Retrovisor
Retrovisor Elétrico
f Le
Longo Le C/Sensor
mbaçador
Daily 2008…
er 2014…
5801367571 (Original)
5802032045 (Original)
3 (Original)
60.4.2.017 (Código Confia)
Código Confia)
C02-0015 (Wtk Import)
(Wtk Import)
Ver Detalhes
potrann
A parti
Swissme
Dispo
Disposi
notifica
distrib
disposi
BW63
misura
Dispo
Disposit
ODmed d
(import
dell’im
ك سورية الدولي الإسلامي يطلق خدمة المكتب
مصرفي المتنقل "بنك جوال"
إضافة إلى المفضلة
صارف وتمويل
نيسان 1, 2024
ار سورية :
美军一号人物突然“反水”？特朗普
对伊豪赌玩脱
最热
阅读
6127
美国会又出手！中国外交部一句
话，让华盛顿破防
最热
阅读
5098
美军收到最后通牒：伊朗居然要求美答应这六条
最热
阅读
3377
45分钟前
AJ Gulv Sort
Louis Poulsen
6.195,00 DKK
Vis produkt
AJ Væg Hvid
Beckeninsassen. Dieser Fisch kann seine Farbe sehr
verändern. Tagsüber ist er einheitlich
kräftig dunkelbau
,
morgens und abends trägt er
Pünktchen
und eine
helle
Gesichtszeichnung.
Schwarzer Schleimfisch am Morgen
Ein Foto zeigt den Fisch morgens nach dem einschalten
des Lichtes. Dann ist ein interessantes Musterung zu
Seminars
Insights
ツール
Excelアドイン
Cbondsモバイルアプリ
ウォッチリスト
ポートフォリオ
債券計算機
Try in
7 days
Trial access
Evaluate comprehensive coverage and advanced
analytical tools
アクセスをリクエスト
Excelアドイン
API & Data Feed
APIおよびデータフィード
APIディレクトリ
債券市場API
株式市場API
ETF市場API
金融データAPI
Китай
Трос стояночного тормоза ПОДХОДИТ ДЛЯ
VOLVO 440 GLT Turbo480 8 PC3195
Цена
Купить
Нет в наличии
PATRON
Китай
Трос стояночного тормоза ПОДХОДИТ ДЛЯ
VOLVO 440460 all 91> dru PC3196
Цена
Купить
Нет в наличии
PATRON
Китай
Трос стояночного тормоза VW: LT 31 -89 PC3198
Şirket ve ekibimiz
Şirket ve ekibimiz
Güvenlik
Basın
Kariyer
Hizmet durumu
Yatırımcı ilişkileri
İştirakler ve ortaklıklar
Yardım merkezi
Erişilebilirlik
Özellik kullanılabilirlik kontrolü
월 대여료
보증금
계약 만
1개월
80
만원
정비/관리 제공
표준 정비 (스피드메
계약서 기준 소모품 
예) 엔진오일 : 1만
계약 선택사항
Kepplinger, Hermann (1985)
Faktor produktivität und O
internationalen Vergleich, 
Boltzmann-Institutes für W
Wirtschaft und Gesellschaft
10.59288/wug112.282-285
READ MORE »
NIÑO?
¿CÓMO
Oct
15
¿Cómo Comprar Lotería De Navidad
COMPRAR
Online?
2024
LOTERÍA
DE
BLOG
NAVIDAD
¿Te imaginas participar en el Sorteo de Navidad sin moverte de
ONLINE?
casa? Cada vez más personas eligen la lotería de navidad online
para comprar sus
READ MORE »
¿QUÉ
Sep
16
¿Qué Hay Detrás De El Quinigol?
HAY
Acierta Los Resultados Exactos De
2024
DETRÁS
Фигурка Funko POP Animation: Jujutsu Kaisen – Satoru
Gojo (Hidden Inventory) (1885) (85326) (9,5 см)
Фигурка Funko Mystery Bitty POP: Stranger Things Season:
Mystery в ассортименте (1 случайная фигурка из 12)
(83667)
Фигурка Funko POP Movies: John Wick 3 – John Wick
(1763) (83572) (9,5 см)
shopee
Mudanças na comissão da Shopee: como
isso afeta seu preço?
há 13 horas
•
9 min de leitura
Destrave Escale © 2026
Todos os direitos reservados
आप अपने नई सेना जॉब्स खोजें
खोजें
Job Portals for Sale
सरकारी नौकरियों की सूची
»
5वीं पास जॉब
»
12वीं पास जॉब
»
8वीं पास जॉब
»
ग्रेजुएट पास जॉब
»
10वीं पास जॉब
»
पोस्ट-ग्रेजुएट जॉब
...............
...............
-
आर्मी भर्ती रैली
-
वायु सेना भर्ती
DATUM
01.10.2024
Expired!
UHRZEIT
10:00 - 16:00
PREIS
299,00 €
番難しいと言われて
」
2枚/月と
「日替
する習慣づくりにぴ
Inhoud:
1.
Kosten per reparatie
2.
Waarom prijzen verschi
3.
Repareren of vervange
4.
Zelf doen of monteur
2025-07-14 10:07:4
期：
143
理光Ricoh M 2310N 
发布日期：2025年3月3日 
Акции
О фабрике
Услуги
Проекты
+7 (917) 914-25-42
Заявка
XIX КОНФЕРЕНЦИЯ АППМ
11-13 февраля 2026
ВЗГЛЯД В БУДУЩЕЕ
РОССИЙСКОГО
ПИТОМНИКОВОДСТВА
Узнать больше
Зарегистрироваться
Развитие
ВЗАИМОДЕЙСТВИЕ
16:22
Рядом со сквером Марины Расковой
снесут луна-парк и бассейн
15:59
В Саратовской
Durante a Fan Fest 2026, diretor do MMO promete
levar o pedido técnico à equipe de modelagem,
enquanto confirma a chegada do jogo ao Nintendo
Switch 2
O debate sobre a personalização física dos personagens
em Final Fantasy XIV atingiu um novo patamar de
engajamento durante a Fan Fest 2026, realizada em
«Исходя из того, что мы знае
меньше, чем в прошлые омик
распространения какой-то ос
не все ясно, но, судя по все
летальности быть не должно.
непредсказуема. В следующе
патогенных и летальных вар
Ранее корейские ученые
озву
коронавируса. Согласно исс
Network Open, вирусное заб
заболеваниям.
——————————
* _What the task asks_: For this exercise, write all the records out again exactly.

* _Exercise response_:
Retrovisor
Retrovisor Elétrico
f Le
Longo Le C/Sensor
mbaçador
Daily 2008…
er 2014…
5801367571 (Original)
5802032045 (Original)
3 (Original)
60.4.2.017 (Código Confia)
Código Confia)
C02-0015 (Wtk Import)
(Wtk Import)
Ver Detalhes
potrann
A parti
Swissme
Dispo
Disposi
notifica
distrib
disposi
BW63
misura
Dispo
Disposit
ODmed d
(import
dell’im
ك سورية الدولي الإسلامي يطلق خدمة المكتب
مصرفي المتنقل "بنك جوال"
إضافة إلى المفضلة
صارف وتمويل
نيسان 1, 2024
ار سورية :
美军一号人物突然“反水”？特朗普
对伊豪赌玩脱
最热
阅读
6127
美国会又出手！中国外交部一句
话，让华盛顿破防
最热
阅读
5098
美军收到最后通牒：伊朗居然要求美答应这六条
最热
阅读
3377
45分钟前
AJ Gulv Sort
Louis Poulsen
6.195,00 DKK
Vis produkt
AJ Væg Hvid
Beckeninsassen. Dieser Fisch kann seine Farbe sehr
verändern. Tagsüber ist er einheitlich
kräftig dunkelbau
,
morgens und abends trägt er
Pünktchen
und eine
helle
Gesichtszeichnung.
Schwarzer Schleimfisch am Morgen
Ein Foto zeigt den Fisch morgens nach dem einschalten
des Lichtes. Dann ist ein interessantes Musterung zu
Seminars
Insights
ツール
Excelアドイン
Cbondsモバイルアプリ
ウォッチリスト
ポートフォリオ
債券計算機
Try in
7 days
Trial access
Evaluate comprehensive coverage and advanced
analytical tools
アクセスをリクエスト
Excelアドイン
API & Data Feed
APIおよびデータフィード
APIディレクトリ
債券市場API
株式市場API
ETF市場API
金融データAPI
Китай
Трос стояночного тормоза ПОДХОДИТ ДЛЯ
VOLVO 440 GLT Turbo480 8 PC3195
Цена
Купить
Нет в наличии
PATRON
Китай
Трос стояночного тормоза ПОДХОДИТ ДЛЯ
VOLVO 440460 all 91> dru PC3196
Цена
Купить
Нет в наличии
PATRON
Китай
Трос стояночного тормоза VW: LT 31 -89 PC3198
Şirket ve ekibimiz
Şirket ve ekibimiz
Güvenlik
Basın
Kariyer
Hizmet durumu
Yatırımcı ilişkileri
İştirakler ve ortaklıklar
Yardım merkezi
Erişilebilirlik
Özellik kullanılabilirlik kontrolü
월 대여료
보증금
계약 만
1개월
80
만원
정비/관리 제공
표준 정비 (스피드메
계약서 기준 소모품 
예) 엔진오일 : 1만
계약 선택사항
Kepplinger, Hermann (1985)
Faktor produktivität und O
internationalen Vergleich, 
Boltzmann-Institutes für W
Wirtschaft und Gesellschaft
10.59288/wug112.282-285
READ MORE »
NIÑO?
¿CÓMO
Oct
15
¿Cómo Comprar Lotería De Navidad
COMPRAR
Online?
2024
LOTERÍA
DE
BLOG
NAVIDAD
¿Te imaginas participar en el Sorteo de Navidad sin moverte de
ONLINE?
casa? Cada vez más personas eligen la lotería de navidad online
para comprar sus
READ MORE »
¿QUÉ
Sep
16
¿Qué Hay Detrás De El Quinigol?
HAY
Acierta Los Resultados Exactos De
2024
DETRÁS
Фигурка Funko POP Animation: Jujutsu Kaisen – Satoru
Gojo (Hidden Inventory) (1885) (85326) (9,5 см)
Фигурка Funko Mystery Bitty POP: Stranger Things Season:
Mystery в ассортименте (1 случайная фигурка из 12)
(83667)
Фигурка Funko POP Movies: John Wick 3 – John Wick
(1763) (83572) (9,5 см)
shopee
Mudanças na comissão da Shopee: como
isso afeta seu preço?
há 13 horas
•
9 min de leitura
Destrave Escale © 2026
Todos os direitos reservados
आप अपने नई सेना जॉब्स खोजें
खोजें
Job Portals for Sale
सरकारी नौकरियों की सूची
»
5वीं पास जॉब
»
12वीं पास जॉब
»
8वीं पास जॉब
»
ग्रेजुएट पास जॉब
»
10वीं पास जॉब
»
पोस्ट-ग्रेजुएट जॉब
...............
...............
-
आर्मी भर्ती रैली
-
वायु सेना भर्ती
DATUM
01.10.2024
Expired!
UHRZEIT
10:00 - 16:00
PREIS
299,00 €
番難しいと言われて
」
2枚/月と
「日替
する習慣づくりにぴ
Inhoud:
1.
Kosten per reparatie
2.
Waarom prijzen verschi
3.
Repareren of vervange
4.
Zelf doen of monteur
2025-07-14 10:07:4
期：
143
理光Ricoh M 2310N 
发布日期：2025年3月3日 
Акции
О фабрике
Услуги
Проекты
+7 (917) 914-25-42
Заявка
XIX КОНФЕРЕНЦИЯ АППМ
11-13 февраля 2026
ВЗГЛЯД В БУДУЩЕЕ
РОССИЙСКОГО
ПИТОМНИКОВОДСТВА
Узнать больше
Зарегистрироваться
Развитие
ВЗАИМОДЕЙСТВИЕ
16:22
Рядом со сквером Марины Расковой
снесут луна-парк и бассейн
15:59
В Саратовской
Durante a Fan Fest 2026, diretor do MMO promete
levar o pedido técnico à equipe de modelagem,
enquanto confirma a chegada do jogo ao Nintendo
Switch 2
O debate sobre a personalização física dos personagens
em Final Fantasy XIV atingiu um novo patamar de
engajamento durante a Fan Fest 2026, realizada em
«Исходя из того, что мы знае
меньше, чем в прошлые омик
распространения какой-то ос
не все ясно, но, судя по все
летальности быть не должно.
непредсказуема. В следующе
патогенных и летальных вар
Ранее корейские ученые
озву
коронавируса. Согласно исс
Network Open, вирусное заб
заболеваниям.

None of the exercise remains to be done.